For each value of x, the 16 percentile (low), mean, 84 percentile (high) and median, is given in a tabulated delimited file.

name_with_posterior.extension (1d only)

Same as name.extension except that a new orange line is plotted showing the posterior density evaluated as the average of the posterior density of each cell.

name_posterior_per_individuals.extension (1d only)

Showing posterior density probability of 50 random cells.

name_posterior_per_cell.txt (1d only)

For each cell of the input, providing the posterior average and standard deviation of the density probability.
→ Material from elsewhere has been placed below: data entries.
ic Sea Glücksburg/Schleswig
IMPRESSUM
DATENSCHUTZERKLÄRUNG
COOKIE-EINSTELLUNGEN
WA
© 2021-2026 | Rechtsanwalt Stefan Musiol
name_posterior_andco.extension (1d only)

Showing the mean pdf, the median pdf, the density from raw counts normalized, the average of the posterior density from all cells, the density and a histogram using only the average value of the posterior distribution of each cell and the posterior density approximating the pdf of each cell by a Gaussian using values in the “posterior_per_cell.txt” file.

name_median.extension (2d only)

Same as name.extension except that the median instead of the mean is used.

name_corr.txt (2d only)

The mean, median, 16 percentile, 84 percentile, p-value and error on the p-value for the correlation (see above).

name_pdf2d.txt (2d only)

The mean pdf and the x and y values stored in a tabulated delimited file in a matrix format. Different x values correspond to different columns while different y values correspond to different rows.

name_pdf2d_flat.txt (2d only)

The x, y, 16 percentile (low), mean, 84 percentile (high) and median of pdf in a tabulated delimited file.

Results when --splity is provided in 2d

When --splity is provided the pdf above and below this threshold on the y axis are summed up, resulting in 2 pdf along the x axis.

name_splitX.extension

This plot shows the 2 pdfs. The ratio between the area represent the ratio of cells above and below the threshold of the gene y. The pdf for cells below the threshold is in red (with the shaded area for the 68% confidence interval) and the pdf for cells above the threshold is in green. In black is the pdf of all cells projected on the x axis (sum of the 2).

name_splitX_renorm.extension

Same plot as above except that the pdf were renormalized so the area of each pdf is equal to 1. Also the median is added in dashed black lines.

name_splitX.txt

This is a tabulated delimited table with the x values, the 16 percentile (low), mean, 84 percentile (high) values of each pdf (below and above the threshold) before normalization.

Evidence

When --logevidence is set. The log evidence is calculated and stored in this file. This can be used to compare different models, here different number of gaussians.